I now turn to examine the Advisory Committee—the big three or the big six; I am not quite sure what the number will be. I was interested last night when the Noble Lord the Member for Aldershot (Viscount Wolmer) suggested that the right hon. Member for West Birmingham might be the chairman of this Committee. I thought that that would not be fair as he has not an impartial mind on this subject, and that, if the case for tariffs is as strong as it looks, why not make the Home Secretary chairman, and accomplish two things—get the advantage of his impartial mind, and possibly, before the end of the inquiry, convert him and bring him within the fold. This Committee is to be given extraordinary powers, and from the experience of other countries it will not be able to withstand all the lobbying, all the gerrymandering, and all the corruption that is brought about in a Protectionist system. The Committee is to be given dangerously wide and strong powers. A body of people should never be asked to undertake the responsibilties of the Government itself.

There is, it is said, a redeeming feature, because, however high these additional duties may run in the first instalment or the second instalment, however high the scale carries the duties, we are to do justice to the Dominions. There is to be a conference in Ottawa next summer, and we are to send a very skilful negotiator and conciliatory representative of this Government to deal with the Dominions. I remember that he was present at a conference of the kind some time ago, and the only result of it was that he added one more word to the vocabulary of Parliamentary usage. In his usual breezy way he described the proposals of the people with whom he had been closeted as "humbug." The right hon. Gentleman will not have an easy job. I do not know exactly the nature of his task. I do not know whether he is to offer a uniform schedule for all the Dominions. Are Canada, Australia and South Africa to be subjected to the same treatment for the same commodities, or are there to be varying scales for the various Dominions'? If so, there is difficulty in store even for that skilful negotiator, the Secretary of State for Dominion Affairs, and I should not be surprised if, before he has finished the Conference, he will mutter sotto voce the word "humbug" many times.

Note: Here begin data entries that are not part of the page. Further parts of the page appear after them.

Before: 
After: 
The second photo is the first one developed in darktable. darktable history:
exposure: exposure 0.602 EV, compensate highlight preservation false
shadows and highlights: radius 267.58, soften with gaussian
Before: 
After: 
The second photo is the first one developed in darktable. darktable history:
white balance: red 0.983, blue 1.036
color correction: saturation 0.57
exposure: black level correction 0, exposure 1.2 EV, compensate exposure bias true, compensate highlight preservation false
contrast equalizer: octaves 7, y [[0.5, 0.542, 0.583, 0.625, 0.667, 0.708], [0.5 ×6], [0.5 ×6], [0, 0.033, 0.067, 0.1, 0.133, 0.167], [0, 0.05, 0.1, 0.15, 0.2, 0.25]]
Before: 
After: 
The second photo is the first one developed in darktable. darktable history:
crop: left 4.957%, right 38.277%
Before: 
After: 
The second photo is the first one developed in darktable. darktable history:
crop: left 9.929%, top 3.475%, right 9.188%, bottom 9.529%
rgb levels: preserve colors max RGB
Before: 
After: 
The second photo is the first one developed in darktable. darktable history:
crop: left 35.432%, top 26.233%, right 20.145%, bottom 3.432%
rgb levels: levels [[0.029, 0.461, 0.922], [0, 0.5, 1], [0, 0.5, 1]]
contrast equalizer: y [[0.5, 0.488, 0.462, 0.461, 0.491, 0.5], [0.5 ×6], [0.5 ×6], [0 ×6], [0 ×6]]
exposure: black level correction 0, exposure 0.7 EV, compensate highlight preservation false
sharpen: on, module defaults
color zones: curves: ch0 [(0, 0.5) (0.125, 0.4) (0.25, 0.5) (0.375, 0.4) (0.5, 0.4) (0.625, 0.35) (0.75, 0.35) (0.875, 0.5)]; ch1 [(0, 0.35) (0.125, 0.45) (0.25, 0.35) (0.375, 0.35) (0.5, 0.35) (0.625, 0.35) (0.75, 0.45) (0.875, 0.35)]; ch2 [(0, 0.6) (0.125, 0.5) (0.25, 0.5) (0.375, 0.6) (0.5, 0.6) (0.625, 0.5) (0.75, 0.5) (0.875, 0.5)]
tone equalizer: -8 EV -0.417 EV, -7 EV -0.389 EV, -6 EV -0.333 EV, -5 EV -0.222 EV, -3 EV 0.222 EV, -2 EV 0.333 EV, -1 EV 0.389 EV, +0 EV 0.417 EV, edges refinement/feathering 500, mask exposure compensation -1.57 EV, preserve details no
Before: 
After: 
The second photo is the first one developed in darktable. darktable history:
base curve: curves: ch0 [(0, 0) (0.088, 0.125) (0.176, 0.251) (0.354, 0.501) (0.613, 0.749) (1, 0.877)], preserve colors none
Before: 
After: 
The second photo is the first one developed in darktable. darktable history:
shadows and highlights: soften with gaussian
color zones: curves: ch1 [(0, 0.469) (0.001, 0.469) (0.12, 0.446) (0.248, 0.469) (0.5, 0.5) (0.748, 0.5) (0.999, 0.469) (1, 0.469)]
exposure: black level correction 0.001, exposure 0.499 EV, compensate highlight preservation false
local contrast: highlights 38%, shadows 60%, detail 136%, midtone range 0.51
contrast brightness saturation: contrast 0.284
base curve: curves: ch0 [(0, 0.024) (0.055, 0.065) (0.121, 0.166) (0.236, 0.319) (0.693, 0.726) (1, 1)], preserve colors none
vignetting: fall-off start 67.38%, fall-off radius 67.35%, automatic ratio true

There is also to be a foreign preference. The right hon. Gentleman the First Commissioner of Works was not far wrong when in an interview he gave to a foreign newspaper he said that foreign countries, too, are to have a preference, which we originally thought was to be confined to the Dominions. Discriminative duties are the most pernicious and dangerous part of the Bill, and I believe that they will lead us into great strife and controversy, and possibly economic warfare with people who are now our friends. The whole Bill is a very complicated and dangerous Measure. It is a leap in the dark, a kind of hit or miss, a thing that may or may not work. Nobody knows what the result will be. I would like to ask the Chancellor of the Exchequer and the members of the Government, whether they be for or against the Measure, if they have counted the cost of its failure to attain its objects—a cost counted in a fall in the standard of living, further unemployment, loss of foreign investments, and, worst calamity of all, the return of a Labour Government to this House?

The Division to-night will be on party lines. There are some Liberals in the House who are Tories and do not know it. Tories have always been monotheistic; they have always had one god and one article of faith; they are economic Sinn Feiners. The Labour party in the House is small to-day; it is subject to criticism, attack and abuse, but we have at least one virtue, that of consistency in this matter. Though we are small in the House, we are strong and eager in the country. We repudiate this Measure. There can be no scientific tariff. The only system which is worthy of science is one which will permit consumption to balance production. That balance can only be maintained by removing all obstacles from the path of trade. Our field is the world. Economic barriers must be levelled so that the goods men produce can pass freely and abundantly for use by all.